Mondo
Anche il business italiano scappa dallo stato-caserma
I rapporti (e gli affari) con il Paese dei profughi in fuga
Nell’ex colonia, dopo anni di contratti redditizi, è iniziata
la ritirata dei nostri imprenditori. E a difendere il dittatore
è rimasto solo un assessore lombardo… Frecce tricolori a Tripoli, dolce ritirata da Asmara. Nell’Italia degli sbarchi e dei respingimenti, del dramma del naufragio del barcone carico di 78 eritrei, il governo di Roma rimescola le carte del suo passato coloniale. Strette di mano in Libia, una spider nuova fiammante per i 40 anni di potere del leader Muhammar Gheddafi, inaugurazioni di strade e di ponti, contratti di gas e petrolio.

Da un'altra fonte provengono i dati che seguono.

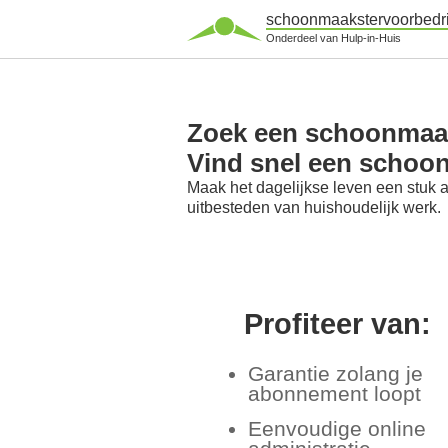
schoonmaakstervoorbedri
Onderdeel van Hulp-in-Huis
Zoek een schoonmaaks
Vind snel een schoo
Maak het dagelijkse leven een stuk 
uitbesteden van huishoudelijk werk.
Profiteer van:
Garantie zolang je
abonnement loopt
Eenvoudige online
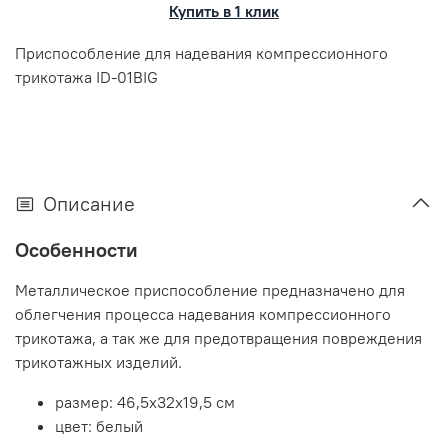
Купить в 1 клик
Приспособление для надевания компрессионного
трикотажа ID-01BIG
Описание
Особенности
Металлическое приспособление предназначено для
облегчения процесса надевания компрессионного
трикотажа, а так же для предотвращения повреждения
трикотажных изделий.
размер: 46,5х32х19,5 см
цвет: белый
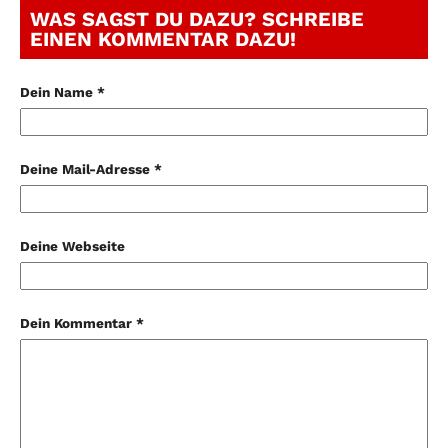
WAS SAGST DU DAZU? SCHREIBE
EINEN KOMMENTAR DAZU!
Dein Name *
Deine Mail-Adresse *
Deine Webseite
Dein Kommentar *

In Eritrea, colonizzata dagli italiani nel 1879, dove la colazione ha ancora l’aroma del cappuccino, il pranzo di spaghetti al ragù e lo sport nazionale è il ciclismo sognando i Bartali e i Coppi, inizia il fuggi fuggi. C’è un dittatore di ferro ad Asmara, Isayas Afewerki, pronto a finanziare le coorti islamiche in Somalia pur di ostacolare i piani egemonici sulla regione dell’Etiopia, e ce n’è un altro in Libia, ricco di risorse naturali, ma capace di trattare con l’Occidente.

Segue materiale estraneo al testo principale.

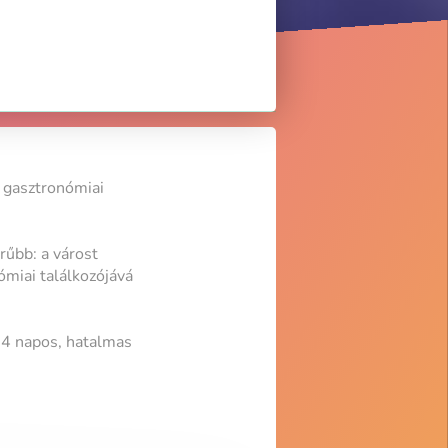
 gasztronómiai
űbb: a várost
ómiai találkozójává
 4 napos, hatalmas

Nel Paese africano, il secondo più militarizzato al mondo (200mila soldati su 3,5 milioni di abitanti), dietro solo alla Cina, già operavano imprese di costruzioni. Paolo Berlusconi, con la sua Italcantieri, progettava di costruire 5mila villette a Massaua cercando di cogliere l’onda della scoperta del turismo di massa sul Mar Rosso. Il gruppo tessile bergamasco Zaimbati ha aperto una fabbrica da 2.600 posti di lavoro per sfornare camicie e indumenti di cotone; la Technobrake produce impianti frenanti, mentre Rossi & Catelli, azienda di macchinari agricoli di Parma, ha installato tre impianti per la lavorazione di pomodoro, olio e soia. Lungo la scia del ritorno in Eritrea sono arrivati poi cementieri e marmisti: la Gedem, la Piccina spa e la Mordenti.

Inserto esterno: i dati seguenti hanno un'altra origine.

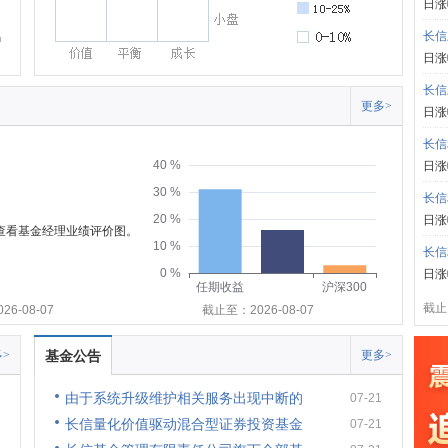
日涨
长信
日涨
长信
更多>
日涨
长信
40 %
日涨
30 %
长信
20 %
日涨
可查看基金经理业绩评价图。
10 %
长信
0 %
日涨
任期收益
沪深300
截止:
6-08-07
截止至：2026-08-07
>
基金公告
更多>
由于系统升级维护相关服务出现中断的
07-21
长信量化价值驱动混合型证券投资基金
07-21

Afewerki, il presidentissimo, come il collega Gheddafi non disegna però il coup de théâtre. E tre anni fa si innamora della villa del re della birra eritrea, Riccardo Melotti, tanto da farlo sloggiare con le maniere forti. Imbarazzo della Farnesina, intenta a tessere il filo di rinnovate buone relazioni, urla dai banchi della sinistra all’opposizione perché il governo tratta con i despoti. Tant’è che tra gli imprenditori italiani d’Eritrea c’è poca voglia di parlare di business, preferendo il low profile del «sbaracchiamo tutto e ce ne torniamo a casa». I rubinetti delle società pubbliche per gli investimenti esteri sono chiusi.